Qwen2 is a series of large language models, offering a range of models from 0.5 to 72 billion parameters, including a Mixture-of-Experts model. This repository hosts the 0.5B Qwen2 base language model, which surpasses many open-source models and competes with proprietary models in various benchmarks, including language understanding, generation, multilingual capability, coding, and reasoning.

Architecture

The Qwen2 series consists of decoder language models with varying sizes, including base and chat models. It is built on the Transformer architecture using SwiGLU activation, attention QKV bias, and group query attention. The tokenizer is improved for adaptability to multiple natural languages and codes.

Training

The Qwen2 models are integrated into the latest version of Hugging Face Transformers, requiring version 4.37.0 or later to avoid errors. The base models are not recommended for text generation without post-training using techniques like SFT, RLHF, or continued pretraining.

Guide: Running Locally

Install Dependencies: Ensure you have Python and install the latest version of Hugging Face Transformers.
```
pip install transformers>=4.37.0
```

Download the Model: Use the Transformers library to load the Qwen2-0.5B model.

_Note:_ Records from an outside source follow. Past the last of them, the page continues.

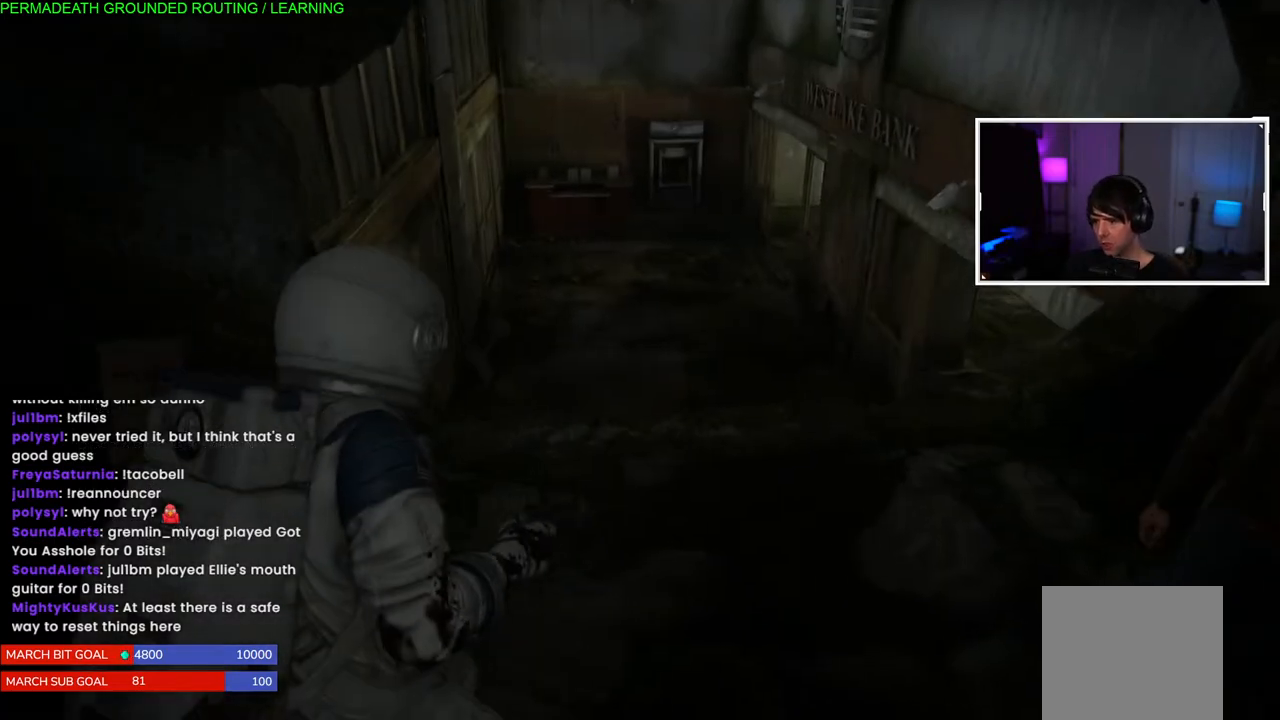
{"buttons": [], "left_stick": "left", "right_stick": "right", "events": [[367, "right_stick", "right"]]}
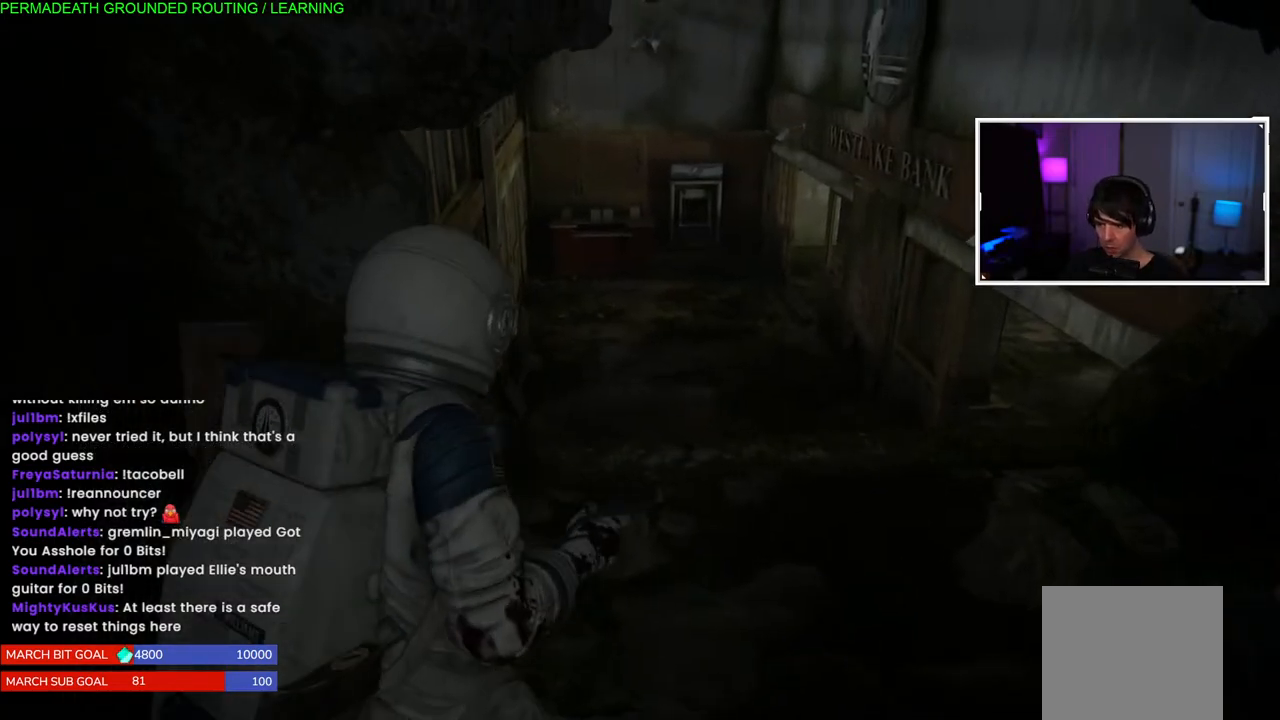
{"buttons": [], "left_stick": "center", "right_stick": "center"}
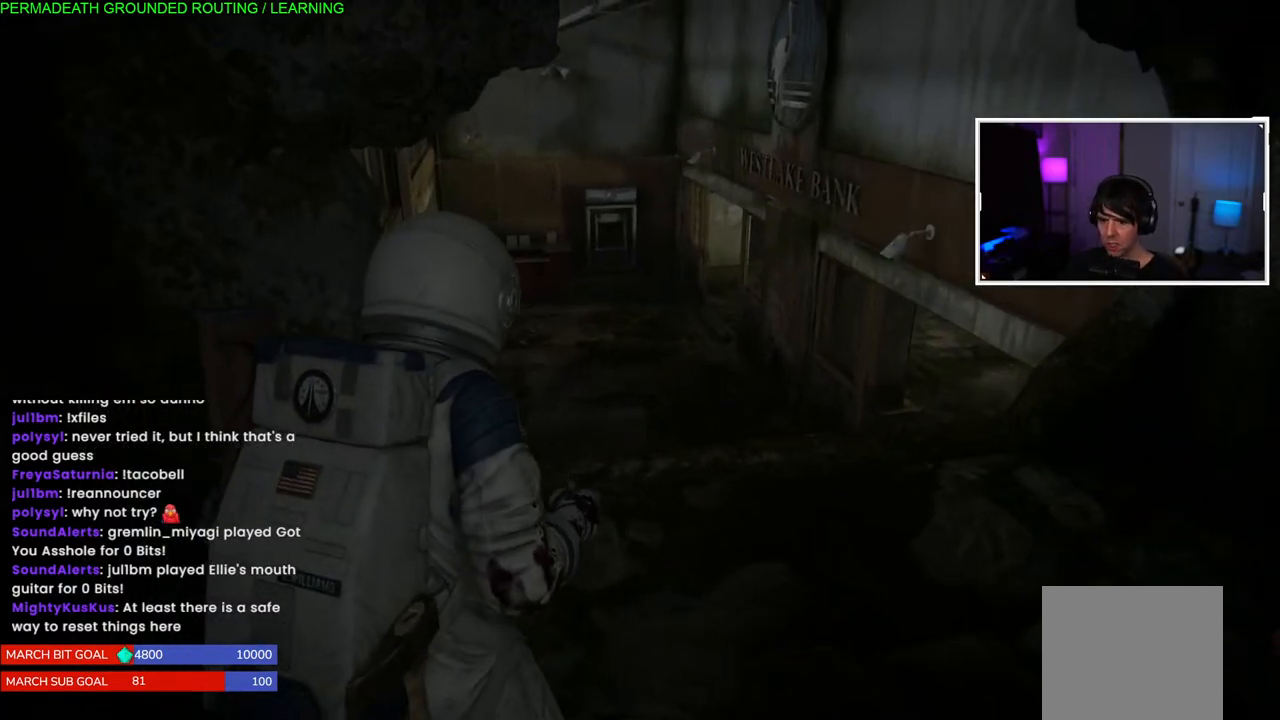
{"buttons": [], "left_stick": "left", "right_stick": "center", "events": [[67, "left_stick", "left"]]}
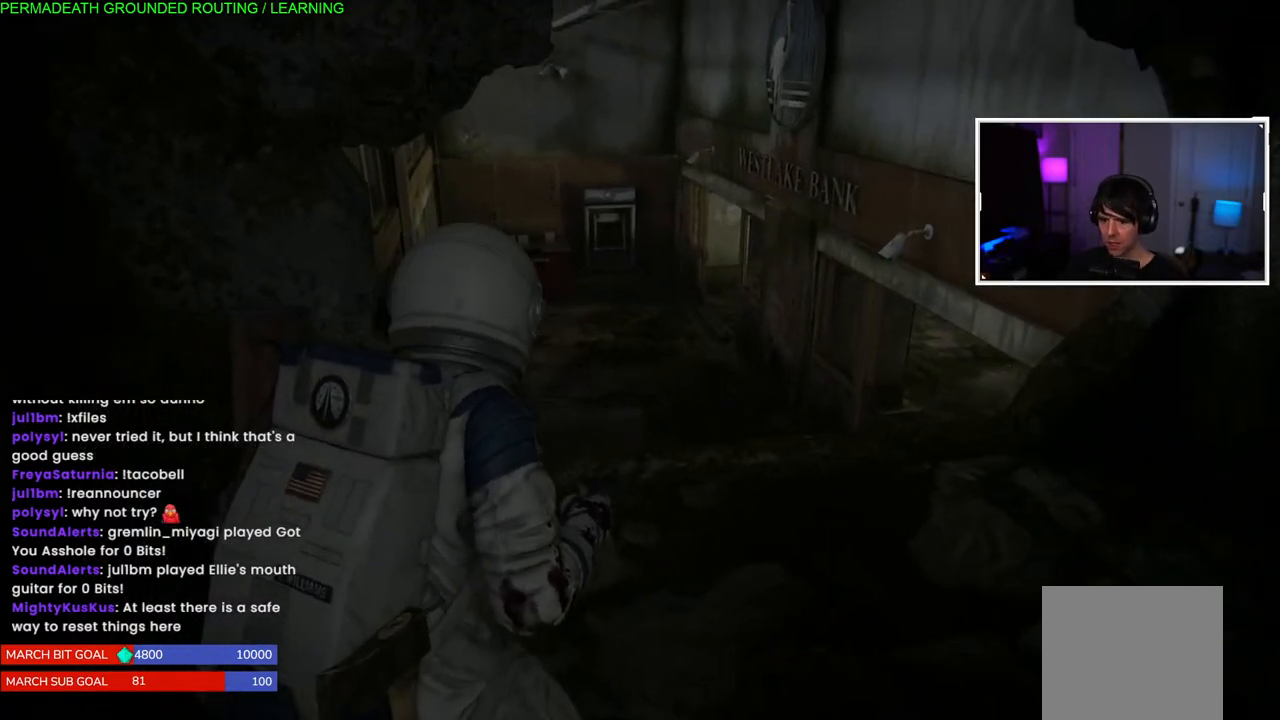
{"buttons": [], "left_stick": "left", "right_stick": "center", "events": []}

from transformers import AutoModelForCausalLM, AutoTokenizer

tokenizer = AutoTokenizer.from_pretrained("Qwen/Qwen2-0.5B")
model = AutoModelForCausalLM.from_pretrained("Qwen/Qwen2-0.5B")

Inference: Use the model to generate text.

inputs = tokenizer("Hello, how are you?", return_tensors="pt")
outputs = model.generate(**inputs)
print(tokenizer.decode(outputs[0]))

For better performance, consider using cloud GPU providers like AWS, Google Cloud, or Azure.

License

The Qwen2-0.5B model is licensed under the Apache-2.0 License.